Tangzhong (湯種 (tāngzhǒng); ), also known as a water roux or yu-dane (湯種; /ja/) is a paste of flour cooked in water or milk to over 65 C which is used to improve the texture of bread and increase the amount of time it takes to stale.

Tangzhong is a gel, which helps stabilize the wheat starches in the bread, to prevent recrystallization which is the main cause of staling. The Chinese characters for the technique translate to "hot water seed".

== Technique ==
For yu-dane the flour is mixed with an equal weight of boiling water poured over it. This mixture then holds moisture so that, when it is added to a bread mix, the dough bakes with a soft, fluffy texture and the bread then keeps for longer.

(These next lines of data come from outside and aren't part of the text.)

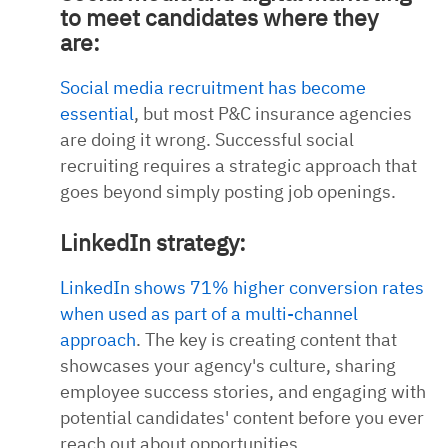
to meet candidates where they
are:
Social media recruitment has become
essential
, but most P&C insurance agencies
are doing it wrong. Successful social
recruiting requires a strategic approach that
goes beyond simply posting job openings.
LinkedIn strategy:
LinkedIn shows 71% higher conversion rates
when used as part of a multi-channel
approach
. The key is creating content that
showcases your agency's culture, sharing
employee success stories, and engaging with
potential candidates' content before you ever
reach out about opportunities.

For tangzhong the flour is cooked at 65 °C in the liquid which causes its starch to gelatinize. The gelatinized roux is generally used at a moderate temperature and apparently also contributes to slightly greater rise during baking.

The gelatinized flour is more stable than normal bread dough, which normally tends to crystallize, creating stale bread. Because the water roux blocks that process, the bread keeps for longer.

== History ==
"Scalding" flour, especially rye flour, for baking is a technique that has been used for centuries and is traditional in China to make steamed buns. The technique was used to develop Japanese milk bread in the 20th century.

The Pasco Shikishima Corporation (敷島製パン) was granted a patent in Japan for making bread using the yu-dane method in 2001. The yu-dane method was then modified by Taiwanese pastry chef Yvonne Chen (陳郁芬), who published a book in 2007 called 65°C Bread Doctor (65°C 湯種麵包), borrowing the Japanese term 湯種 directly. This book popularized the technique throughout Asia.

In 2010, food author Christine Ho first wrote about the technique in English, using the Mandarin pronunciation of 湯種, tangzhong. She subsequently wrote more than twenty recipes using the method, which helped popularize the technique in the English-speaking world.